◆ TASK PROMPT
Can you rewrite the paragraph of the transfusion algorithm abstract that begins "BACKGROUND: Abnormal bleeding after cardiopulmonary bypass" as a brief bulleted list that keeps its main facts?

◆ DOCUMENT SEGMENT
• • • • •
May 2001 TOP TEN SELECT PAPERS

    1   
Anesthesiology 2001 May;94(5):773-81; discussion 5A-6A

Efficacy of a simple intraoperative transfusion algorithm for nonerythrocyte
component utilization after cardiopulmonary bypass.

Nuttall GA, Oliver WC, Santrach PJ, Bryant S, Dearani JA, Schaff HV, Ereth MH.

Department of Anesthesiology, Mayo Clinic, Rochester, Minnesota 55905, USA.
nuttall.gregory@mayo.edu

BACKGROUND: Abnormal bleeding after cardiopulmonary bypass (CPB) is a common
complication of cardiac surgery, with important health and economic
consequences. Coagulation test-based algorithms may reduce transfusion of
non-erythrocyte allogeneic blood in patients with abnormal bleeding. METHODS:
The authors performed a randomized prospective trial comparing allogeneic
transfusion practices in 92 adult patients with abnormal bleeding after CPB.
Patients with abnormal bleeding were randomized to one of two groups: a control
group following individual anesthesiologist's transfusion practices and a
protocol group using a transfusion algorithm guided by coagulation tests.
RESULTS: Among 836 eligible patients having all types of elective cardiac
surgery requiring CPB, 92 patients developed abnormal bleeding after CPB
(incidence, 11%). The transfusion algorithm group received less allogeneic fresh
frozen plasma in the operating room after CPB (median, 0 units; range, 0-7
units) than the control group (median, 3 units; range, 0-10 units) (P = 0.0002).
The median number of platelet units transfused in the operating room after CPB
was 4 (range, 0-12) in the algorithm group compared with 6 (range, 0-18) in the
control group (P = 0.0001). Intensive care unit (ICU) mediastinal blood loss was
significantly less in the algorithm group. Multivariate analysis demonstrated
that transfusion algorithm use resulted in reduced ICU blood loss. The control
group also had a significantly greater incidence of surgical reoperation of the
mediastinum for bleeding (11.8% vs. 0%; P = 0.032). CONCLUSIONS: Use of a
coagulation test-based transfusion algorithm in cardiac surgery patients with
abnormal bleeding after CPB reduced non-erythrocyte allogeneic transfusions in
the operating room and ICU blood loss.
• • • • •
Stored items
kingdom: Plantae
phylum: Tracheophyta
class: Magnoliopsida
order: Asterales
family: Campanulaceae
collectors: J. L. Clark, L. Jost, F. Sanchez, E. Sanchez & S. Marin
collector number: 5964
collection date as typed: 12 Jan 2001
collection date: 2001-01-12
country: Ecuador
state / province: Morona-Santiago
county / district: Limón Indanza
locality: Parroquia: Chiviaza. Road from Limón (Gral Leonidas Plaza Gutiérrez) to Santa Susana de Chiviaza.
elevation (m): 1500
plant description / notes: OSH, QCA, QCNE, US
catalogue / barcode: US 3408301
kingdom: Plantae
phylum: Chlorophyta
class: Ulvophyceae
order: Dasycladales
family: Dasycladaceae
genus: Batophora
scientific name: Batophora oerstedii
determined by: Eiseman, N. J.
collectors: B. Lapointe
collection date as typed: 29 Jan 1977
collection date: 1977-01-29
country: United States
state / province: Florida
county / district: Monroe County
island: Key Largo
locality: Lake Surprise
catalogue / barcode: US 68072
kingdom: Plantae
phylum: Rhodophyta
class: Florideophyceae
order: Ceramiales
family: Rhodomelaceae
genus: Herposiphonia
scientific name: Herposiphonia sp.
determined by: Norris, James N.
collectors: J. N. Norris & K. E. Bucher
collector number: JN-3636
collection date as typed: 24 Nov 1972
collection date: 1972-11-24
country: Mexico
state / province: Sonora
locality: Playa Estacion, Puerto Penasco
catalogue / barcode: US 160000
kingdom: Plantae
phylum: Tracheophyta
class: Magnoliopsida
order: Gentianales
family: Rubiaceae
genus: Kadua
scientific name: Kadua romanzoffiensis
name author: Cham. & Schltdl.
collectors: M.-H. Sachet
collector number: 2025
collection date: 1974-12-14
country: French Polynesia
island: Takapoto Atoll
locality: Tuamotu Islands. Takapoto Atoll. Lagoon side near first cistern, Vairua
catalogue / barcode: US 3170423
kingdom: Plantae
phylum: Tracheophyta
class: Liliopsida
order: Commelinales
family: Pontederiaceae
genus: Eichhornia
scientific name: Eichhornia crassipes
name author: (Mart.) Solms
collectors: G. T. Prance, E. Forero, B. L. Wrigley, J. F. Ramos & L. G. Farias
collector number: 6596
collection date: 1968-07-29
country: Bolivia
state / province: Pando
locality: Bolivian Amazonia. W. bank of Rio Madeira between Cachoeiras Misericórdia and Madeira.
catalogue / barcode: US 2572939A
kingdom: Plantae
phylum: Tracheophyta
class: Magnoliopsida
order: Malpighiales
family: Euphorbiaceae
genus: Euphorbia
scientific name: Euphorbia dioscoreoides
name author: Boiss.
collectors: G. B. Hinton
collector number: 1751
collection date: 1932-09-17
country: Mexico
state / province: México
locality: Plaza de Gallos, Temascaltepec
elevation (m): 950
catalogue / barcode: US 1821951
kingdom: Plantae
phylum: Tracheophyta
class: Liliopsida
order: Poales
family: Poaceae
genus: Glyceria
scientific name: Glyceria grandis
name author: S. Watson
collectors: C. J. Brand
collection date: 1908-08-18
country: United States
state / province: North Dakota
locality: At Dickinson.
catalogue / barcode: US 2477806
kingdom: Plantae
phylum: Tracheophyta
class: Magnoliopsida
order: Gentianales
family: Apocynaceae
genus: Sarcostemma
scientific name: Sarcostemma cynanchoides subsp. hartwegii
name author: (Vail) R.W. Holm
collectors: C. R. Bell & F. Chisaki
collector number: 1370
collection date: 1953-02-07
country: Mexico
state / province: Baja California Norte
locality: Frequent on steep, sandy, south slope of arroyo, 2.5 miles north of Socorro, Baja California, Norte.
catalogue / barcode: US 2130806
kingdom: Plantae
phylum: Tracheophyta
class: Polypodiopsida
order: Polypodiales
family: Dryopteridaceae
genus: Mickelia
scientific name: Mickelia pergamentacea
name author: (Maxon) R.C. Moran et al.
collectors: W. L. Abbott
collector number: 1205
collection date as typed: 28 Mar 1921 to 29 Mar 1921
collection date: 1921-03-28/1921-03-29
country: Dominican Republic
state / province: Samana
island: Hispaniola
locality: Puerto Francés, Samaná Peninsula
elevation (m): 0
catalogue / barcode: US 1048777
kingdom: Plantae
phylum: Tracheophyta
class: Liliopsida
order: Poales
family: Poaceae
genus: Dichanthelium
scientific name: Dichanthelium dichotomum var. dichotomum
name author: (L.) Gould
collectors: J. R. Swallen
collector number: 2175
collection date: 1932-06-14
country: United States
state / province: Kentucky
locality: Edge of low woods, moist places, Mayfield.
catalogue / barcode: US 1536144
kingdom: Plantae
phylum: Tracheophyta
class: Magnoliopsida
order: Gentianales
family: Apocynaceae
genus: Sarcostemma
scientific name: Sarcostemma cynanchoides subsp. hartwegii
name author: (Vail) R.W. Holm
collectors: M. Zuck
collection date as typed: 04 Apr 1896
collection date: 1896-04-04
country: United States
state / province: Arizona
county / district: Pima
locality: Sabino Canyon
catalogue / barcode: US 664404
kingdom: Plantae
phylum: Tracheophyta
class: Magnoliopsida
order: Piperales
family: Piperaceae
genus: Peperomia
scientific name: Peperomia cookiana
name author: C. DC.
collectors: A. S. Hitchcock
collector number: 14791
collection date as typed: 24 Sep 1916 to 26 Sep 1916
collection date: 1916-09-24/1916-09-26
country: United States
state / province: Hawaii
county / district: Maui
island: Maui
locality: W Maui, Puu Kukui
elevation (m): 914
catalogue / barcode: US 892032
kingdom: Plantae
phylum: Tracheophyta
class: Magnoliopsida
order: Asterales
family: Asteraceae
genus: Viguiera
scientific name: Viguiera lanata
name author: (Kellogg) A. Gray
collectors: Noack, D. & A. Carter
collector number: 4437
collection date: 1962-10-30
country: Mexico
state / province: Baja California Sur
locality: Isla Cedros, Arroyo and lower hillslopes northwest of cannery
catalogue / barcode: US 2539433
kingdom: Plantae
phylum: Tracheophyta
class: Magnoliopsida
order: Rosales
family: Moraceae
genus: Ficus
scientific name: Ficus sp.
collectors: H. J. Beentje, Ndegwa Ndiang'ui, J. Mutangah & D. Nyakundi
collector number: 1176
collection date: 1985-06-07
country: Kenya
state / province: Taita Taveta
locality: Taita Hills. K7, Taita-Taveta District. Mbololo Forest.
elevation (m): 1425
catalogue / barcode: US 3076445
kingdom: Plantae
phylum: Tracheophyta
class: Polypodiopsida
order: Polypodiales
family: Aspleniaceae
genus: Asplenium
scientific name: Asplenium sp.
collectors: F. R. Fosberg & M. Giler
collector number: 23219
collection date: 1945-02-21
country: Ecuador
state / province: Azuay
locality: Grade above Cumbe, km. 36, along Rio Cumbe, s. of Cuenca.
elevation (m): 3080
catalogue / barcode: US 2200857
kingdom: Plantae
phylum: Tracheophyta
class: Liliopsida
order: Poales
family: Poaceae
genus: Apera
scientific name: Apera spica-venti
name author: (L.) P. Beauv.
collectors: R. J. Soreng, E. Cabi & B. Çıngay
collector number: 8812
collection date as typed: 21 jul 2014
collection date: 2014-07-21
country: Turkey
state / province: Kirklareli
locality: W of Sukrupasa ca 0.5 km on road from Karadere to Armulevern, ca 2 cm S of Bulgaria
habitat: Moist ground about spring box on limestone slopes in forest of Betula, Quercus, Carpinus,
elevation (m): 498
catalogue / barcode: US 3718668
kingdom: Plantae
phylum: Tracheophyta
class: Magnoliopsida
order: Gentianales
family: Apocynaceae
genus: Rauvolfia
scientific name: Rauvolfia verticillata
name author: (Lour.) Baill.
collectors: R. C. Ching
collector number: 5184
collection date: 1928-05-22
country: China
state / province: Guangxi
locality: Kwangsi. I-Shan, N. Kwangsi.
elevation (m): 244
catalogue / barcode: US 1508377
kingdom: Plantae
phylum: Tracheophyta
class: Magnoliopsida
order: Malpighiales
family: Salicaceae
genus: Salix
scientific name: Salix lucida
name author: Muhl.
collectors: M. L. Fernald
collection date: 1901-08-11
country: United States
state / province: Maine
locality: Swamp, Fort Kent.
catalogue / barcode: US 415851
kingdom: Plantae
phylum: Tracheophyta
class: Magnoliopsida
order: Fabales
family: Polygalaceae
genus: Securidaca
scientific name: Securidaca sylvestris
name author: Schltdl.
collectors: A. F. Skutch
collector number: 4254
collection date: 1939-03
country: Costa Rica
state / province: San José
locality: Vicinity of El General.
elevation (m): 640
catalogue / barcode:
• • • • •
◆ TASK ANSWER
- Background: Abnormal bleeding after cardiopulmonary bypass (CPB) is a common complication of cardiac surgery, with important health and economic consequences. Coagulation test-based algorithms may reduce non-erythrocyte allogeneic transfusion.
- Methods: In a randomized prospective trial, 92 adults with abnormal bleeding after CPB were assigned to one of two groups:
  - a control group, whose transfusions followed each anesthesiologist's own practice
  - a protocol group, whose transfusions followed a coagulation test-guided algorithm
- Incidence: Of 836 eligible elective cardiac surgery patients needing CPB, 92 (11%) developed abnormal bleeding.
- Fresh frozen plasma in the operating room after CPB: median 0 units (range 0–7) in the algorithm group vs. 3 units (range 0–10) in the control group (P = 0.0002).
- Platelets in the operating room after CPB: median 4 units (range 0–12) in the algorithm group vs. 6 units (range 0–18) in the control group (P = 0.0001).
- ICU mediastinal blood loss: significantly less in the algorithm group. Multivariate analysis linked algorithm use to reduced ICU blood loss.
- Reoperation of the mediastinum for bleeding: 11.8% in the control group vs. 0% in the algorithm group (P = 0.032).
- Conclusion: The algorithm reduced non-erythrocyte allogeneic transfusions in the operating room and reduced ICU blood loss.